We stay focused on our investment discipline and long term goals. We don’t allow news headlines or Tweets distract us.
Our process starts with constructing a portfolio that is tailored to each individual’s objectives and risk tolerance. We believe in owning companies that are sustainable and persistent dividend growers. This strategy lends itself to an investor who is looking for a more consistent return in order to reach their savings goal or someone who needs to generate an income in retirement. Market volatility can often lead to people becoming unsettled and nervous about the stock market.
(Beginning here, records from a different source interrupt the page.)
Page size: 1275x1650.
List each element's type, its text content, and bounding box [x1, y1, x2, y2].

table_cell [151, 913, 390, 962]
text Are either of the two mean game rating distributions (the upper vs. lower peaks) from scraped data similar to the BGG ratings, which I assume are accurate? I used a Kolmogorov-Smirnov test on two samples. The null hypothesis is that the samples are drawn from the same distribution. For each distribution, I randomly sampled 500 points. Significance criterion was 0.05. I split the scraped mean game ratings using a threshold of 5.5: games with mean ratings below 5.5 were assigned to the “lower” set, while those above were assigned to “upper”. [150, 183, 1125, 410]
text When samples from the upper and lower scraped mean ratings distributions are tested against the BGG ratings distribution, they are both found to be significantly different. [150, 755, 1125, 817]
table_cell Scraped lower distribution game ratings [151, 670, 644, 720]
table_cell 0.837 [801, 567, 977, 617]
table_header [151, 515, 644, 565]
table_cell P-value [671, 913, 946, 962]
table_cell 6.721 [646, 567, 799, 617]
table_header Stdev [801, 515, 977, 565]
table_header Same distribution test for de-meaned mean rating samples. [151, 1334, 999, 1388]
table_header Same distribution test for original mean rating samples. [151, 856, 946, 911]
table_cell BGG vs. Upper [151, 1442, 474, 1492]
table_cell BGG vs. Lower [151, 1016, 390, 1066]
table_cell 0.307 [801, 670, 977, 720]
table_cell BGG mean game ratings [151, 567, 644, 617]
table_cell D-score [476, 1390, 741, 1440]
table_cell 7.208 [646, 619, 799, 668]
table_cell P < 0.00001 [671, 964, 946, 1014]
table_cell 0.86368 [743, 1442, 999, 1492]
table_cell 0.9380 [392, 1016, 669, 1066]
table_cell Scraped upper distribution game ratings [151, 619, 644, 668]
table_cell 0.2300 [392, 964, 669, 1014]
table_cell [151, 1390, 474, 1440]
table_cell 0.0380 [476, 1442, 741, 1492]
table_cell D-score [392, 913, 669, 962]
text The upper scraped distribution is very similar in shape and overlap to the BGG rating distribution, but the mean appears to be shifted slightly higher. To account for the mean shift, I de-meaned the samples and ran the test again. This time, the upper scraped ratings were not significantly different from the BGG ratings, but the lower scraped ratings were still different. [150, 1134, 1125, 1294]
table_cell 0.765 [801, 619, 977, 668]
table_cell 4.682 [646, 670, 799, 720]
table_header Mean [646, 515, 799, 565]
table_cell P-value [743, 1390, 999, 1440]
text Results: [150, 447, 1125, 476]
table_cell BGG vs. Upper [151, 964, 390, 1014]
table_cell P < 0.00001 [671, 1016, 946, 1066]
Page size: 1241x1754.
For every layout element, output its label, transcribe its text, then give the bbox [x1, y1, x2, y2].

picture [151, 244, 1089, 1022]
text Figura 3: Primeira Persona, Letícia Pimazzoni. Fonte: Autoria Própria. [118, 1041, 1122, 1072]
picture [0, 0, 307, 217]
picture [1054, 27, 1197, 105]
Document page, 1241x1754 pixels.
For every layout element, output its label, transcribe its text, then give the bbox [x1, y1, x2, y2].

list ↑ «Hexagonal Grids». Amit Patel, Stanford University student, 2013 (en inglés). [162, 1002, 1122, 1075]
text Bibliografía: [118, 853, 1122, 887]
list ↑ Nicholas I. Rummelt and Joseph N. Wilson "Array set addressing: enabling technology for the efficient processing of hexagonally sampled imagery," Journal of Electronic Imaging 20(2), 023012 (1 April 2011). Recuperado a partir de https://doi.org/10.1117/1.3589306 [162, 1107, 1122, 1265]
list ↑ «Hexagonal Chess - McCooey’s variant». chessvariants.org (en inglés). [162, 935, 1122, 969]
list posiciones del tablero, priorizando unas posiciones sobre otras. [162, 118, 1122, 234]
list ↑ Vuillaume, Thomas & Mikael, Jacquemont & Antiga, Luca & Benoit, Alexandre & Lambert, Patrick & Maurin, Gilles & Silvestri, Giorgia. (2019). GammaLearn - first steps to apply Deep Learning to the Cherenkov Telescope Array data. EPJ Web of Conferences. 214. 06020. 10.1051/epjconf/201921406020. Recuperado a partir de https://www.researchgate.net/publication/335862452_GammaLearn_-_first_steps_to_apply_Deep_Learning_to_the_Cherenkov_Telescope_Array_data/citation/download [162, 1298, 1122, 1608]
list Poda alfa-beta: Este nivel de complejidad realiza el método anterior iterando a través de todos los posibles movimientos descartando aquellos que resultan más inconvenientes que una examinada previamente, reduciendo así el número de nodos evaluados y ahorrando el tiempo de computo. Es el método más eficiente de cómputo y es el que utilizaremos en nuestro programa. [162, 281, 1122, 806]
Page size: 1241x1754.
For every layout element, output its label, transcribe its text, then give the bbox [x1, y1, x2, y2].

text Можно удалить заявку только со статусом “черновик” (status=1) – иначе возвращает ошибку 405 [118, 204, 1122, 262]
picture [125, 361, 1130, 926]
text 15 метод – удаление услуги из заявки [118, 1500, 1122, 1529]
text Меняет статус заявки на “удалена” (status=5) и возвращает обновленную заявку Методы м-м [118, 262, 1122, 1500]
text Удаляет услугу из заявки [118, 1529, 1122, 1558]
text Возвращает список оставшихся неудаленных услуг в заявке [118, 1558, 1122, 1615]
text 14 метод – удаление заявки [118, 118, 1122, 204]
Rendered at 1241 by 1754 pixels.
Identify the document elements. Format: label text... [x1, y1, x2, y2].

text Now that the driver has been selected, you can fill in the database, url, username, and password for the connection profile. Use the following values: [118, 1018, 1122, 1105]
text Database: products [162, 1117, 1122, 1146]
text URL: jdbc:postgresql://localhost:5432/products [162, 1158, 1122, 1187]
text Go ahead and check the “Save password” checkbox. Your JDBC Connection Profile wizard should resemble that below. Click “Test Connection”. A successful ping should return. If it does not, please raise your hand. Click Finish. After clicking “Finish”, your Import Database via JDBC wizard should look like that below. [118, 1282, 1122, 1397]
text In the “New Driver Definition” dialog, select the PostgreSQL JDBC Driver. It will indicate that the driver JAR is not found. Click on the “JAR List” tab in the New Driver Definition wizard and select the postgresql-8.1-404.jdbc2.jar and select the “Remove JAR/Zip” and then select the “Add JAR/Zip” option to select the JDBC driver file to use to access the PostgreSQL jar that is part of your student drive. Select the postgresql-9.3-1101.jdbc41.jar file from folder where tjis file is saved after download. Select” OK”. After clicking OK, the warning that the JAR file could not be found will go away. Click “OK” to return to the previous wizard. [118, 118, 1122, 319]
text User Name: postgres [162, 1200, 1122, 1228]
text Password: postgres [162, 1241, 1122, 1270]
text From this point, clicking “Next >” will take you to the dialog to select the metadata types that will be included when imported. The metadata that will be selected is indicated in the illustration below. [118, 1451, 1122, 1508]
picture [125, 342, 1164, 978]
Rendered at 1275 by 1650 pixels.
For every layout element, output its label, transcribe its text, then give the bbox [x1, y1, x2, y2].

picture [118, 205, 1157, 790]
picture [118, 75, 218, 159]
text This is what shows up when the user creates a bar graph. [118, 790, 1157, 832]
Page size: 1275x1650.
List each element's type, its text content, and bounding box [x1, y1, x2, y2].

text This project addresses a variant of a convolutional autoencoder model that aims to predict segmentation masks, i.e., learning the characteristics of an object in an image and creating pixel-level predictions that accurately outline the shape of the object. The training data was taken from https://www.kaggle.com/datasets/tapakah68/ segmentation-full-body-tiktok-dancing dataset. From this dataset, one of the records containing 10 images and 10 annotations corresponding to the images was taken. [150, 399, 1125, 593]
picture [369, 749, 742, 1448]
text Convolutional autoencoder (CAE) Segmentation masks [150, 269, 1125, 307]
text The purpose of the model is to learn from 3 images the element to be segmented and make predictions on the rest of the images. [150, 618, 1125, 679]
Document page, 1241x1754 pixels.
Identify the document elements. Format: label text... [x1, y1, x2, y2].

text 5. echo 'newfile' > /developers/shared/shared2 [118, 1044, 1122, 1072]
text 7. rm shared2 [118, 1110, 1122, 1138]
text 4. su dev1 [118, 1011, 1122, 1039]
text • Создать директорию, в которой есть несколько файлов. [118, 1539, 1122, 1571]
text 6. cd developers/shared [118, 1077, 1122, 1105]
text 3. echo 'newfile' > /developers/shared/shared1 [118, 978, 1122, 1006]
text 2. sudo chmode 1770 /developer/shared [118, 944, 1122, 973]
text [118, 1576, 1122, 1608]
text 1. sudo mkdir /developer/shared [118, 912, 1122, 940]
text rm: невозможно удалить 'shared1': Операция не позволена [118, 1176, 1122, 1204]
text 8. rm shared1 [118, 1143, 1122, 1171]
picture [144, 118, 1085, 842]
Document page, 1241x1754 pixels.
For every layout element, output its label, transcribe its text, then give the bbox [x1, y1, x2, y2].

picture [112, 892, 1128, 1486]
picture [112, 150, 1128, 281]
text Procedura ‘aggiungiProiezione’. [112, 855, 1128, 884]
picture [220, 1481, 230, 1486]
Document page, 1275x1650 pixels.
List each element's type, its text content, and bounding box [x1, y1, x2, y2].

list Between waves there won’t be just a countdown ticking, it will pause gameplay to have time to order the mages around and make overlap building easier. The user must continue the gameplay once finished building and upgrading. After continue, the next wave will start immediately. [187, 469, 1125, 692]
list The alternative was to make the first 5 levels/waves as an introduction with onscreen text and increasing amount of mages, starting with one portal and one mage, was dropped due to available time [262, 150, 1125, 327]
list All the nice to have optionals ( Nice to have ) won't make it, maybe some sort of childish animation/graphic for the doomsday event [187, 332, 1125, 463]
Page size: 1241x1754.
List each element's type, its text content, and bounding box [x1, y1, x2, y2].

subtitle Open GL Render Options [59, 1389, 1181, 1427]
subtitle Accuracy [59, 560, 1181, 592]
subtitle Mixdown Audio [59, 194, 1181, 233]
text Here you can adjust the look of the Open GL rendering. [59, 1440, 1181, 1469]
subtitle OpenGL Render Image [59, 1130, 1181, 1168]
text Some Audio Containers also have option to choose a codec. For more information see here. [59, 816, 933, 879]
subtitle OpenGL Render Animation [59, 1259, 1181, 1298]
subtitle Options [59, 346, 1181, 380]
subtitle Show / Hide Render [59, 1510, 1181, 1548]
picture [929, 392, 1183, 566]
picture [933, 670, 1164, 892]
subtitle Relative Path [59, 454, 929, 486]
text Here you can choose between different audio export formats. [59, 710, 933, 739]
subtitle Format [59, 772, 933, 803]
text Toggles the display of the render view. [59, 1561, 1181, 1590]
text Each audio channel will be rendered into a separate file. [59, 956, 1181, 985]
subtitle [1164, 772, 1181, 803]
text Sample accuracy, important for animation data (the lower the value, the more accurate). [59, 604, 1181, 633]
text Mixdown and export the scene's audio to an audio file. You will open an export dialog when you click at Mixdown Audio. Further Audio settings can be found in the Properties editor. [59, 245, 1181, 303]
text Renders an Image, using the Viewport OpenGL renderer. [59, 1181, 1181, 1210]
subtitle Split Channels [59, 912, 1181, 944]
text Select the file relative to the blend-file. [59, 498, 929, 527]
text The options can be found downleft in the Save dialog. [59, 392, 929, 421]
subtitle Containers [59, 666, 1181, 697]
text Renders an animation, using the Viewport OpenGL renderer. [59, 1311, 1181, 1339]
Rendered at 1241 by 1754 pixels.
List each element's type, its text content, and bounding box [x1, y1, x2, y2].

Investing in dividend paying stocks of companies that have strong free cash flow, solid balance sheets, and consistent, reliable income streams can help an investor stay the course during volatile markets.
A recent feature article in our May edition of Global Insight called “Defense mechanisms” was an insightful look at investing in quality companies that pay dividends. (Click Here)
The article points out that “We think the recent rally has created an opportunity to take a more defensive posture by upgrading U.S. equity portfolios with an eye to swapping into dividend-paying stocks and improving the overall quality of holdings”. Throughout the various shocks to the stock and bond markets over the years, “a basket of large-capitalization U.S. dividend paying stocks has outperformed the S&P 500 in all but one decade since the 1930’s.” (Bogdanova & Allworth, 2019)
These types of companies tend to have strong management teams and are leaders in their industry. We prefer companies that grow their dividends but not just at any cost. They need to reinvest into their business and show discipline with their capital. Therefore, other attributes we look for are companies that have a high internal growth rate and a strong management team.
Given the uncertainty of being in the later stage of an economic expansion and the continued China-U.S. trade tensions, a more defensive posture is warranted. In our opinion, the investment approach of investing in dividend growing companies can align the long term prospects of the portfolio that helps create certainty for income and growth investors.
References
Bogdanova, Kelly, and Jim Allworth. “Defense Mechanisms for U.S. Equity Portfolios.” RBC Wealth Management, 2 May 2019, www.rbcwealthmanagement.com/ca/en/research-insights/defense-mechanisms-for-us-equity-portfolios/detail/.